The words “Last Will and Testament” may sound soap opera-ish to the ears, but such documents are real and could be filed by someone dear to you. To define, a will is a legal document that someone leaves in which he clearly states the bequeathal of his properties and possessions to his beneficiaries (whether individuals or charitable institutions) upon the time of his death.
Just in case you want to find the will of a deceased person, try locating the probate court and searching the files. In some areas, you may need to pay for a fee before the clerk releases a furnished copy for you.
Know the Will Basics
A last will and testament varies from being simple to being comprehensive and detailed. The individual who makes the will is called the testator and as long as he is alive, he can change, update or revoke his will for another testament.
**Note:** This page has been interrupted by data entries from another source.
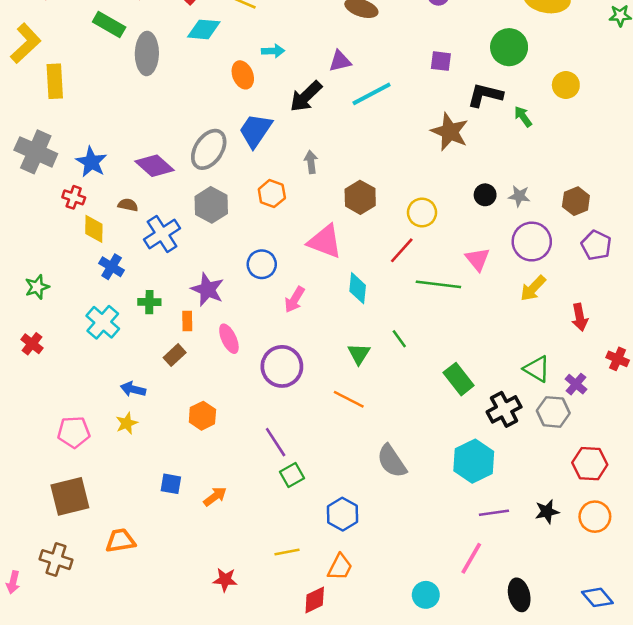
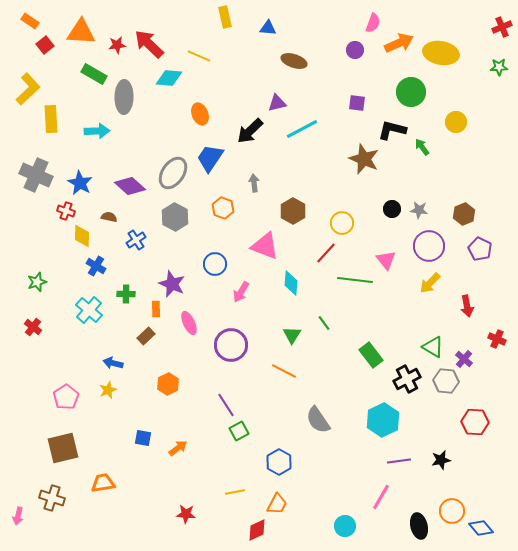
cyan arrow: (273, 51) -> (97, 131), moved, size x1.4
blue cross: (162, 234) -> (136, 240), size x0.7
pink pentagon: (74, 432) -> (66, 397), turned -30
orange circle: (595, 517) -> (452, 511), moved

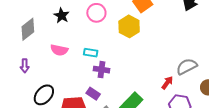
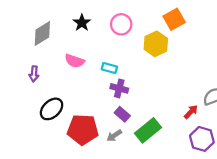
purple rectangle: (93, 94) -> (122, 114), moved

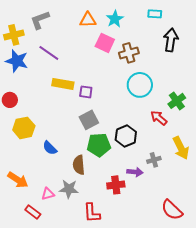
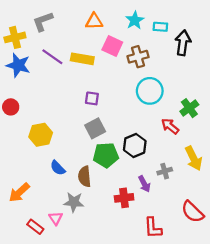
cyan rectangle: (155, 14) -> (160, 27), moved
cyan star: (115, 19) -> (135, 20), moved
yellow rectangle: (63, 84) -> (82, 59), moved
yellow hexagon: (24, 128) -> (41, 135), moved
blue semicircle: (50, 148) -> (58, 168), moved
purple arrow: (135, 172) -> (144, 184), turned 56
orange arrow: (18, 180) -> (19, 193), turned 105
pink triangle: (48, 194) -> (56, 218), moved, turned -48
red semicircle: (172, 210) -> (193, 212), moved
red L-shape: (92, 213) -> (153, 228), moved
The document is very private and could only be seen if the testator wants to show it to someone else.
Filing the Will
When the testator dies, the last will he gave is automatically deemed irrevocable. As for the part of the beneficiary or beneficiaries, the assets stated within the will could not automatically be passed to him or her. There will be a due process in which someone must file the will with the probate court as the first step. From there, the court supervises the process wherein the testator’s taxes and debts will be deducted. Only after then will the assets be finally distributed.
Finding the Will(s)
First, you need to locate the testator’s residence before his death. Find the contact info of the probate court and make a call before making any plans of going there. Should the clerk confirm the existence of the will, he could provide your with the case number and you can then show up during office hours for your copy.
Acquiring Court Assistance
In some cases (most especially in urban areas), the probate court would ask you for some fees. You can check these fees online and the directions of how to access them. Alternatively, you mail an order form requesting for the particular will or order a copy of the will via the court’s official website.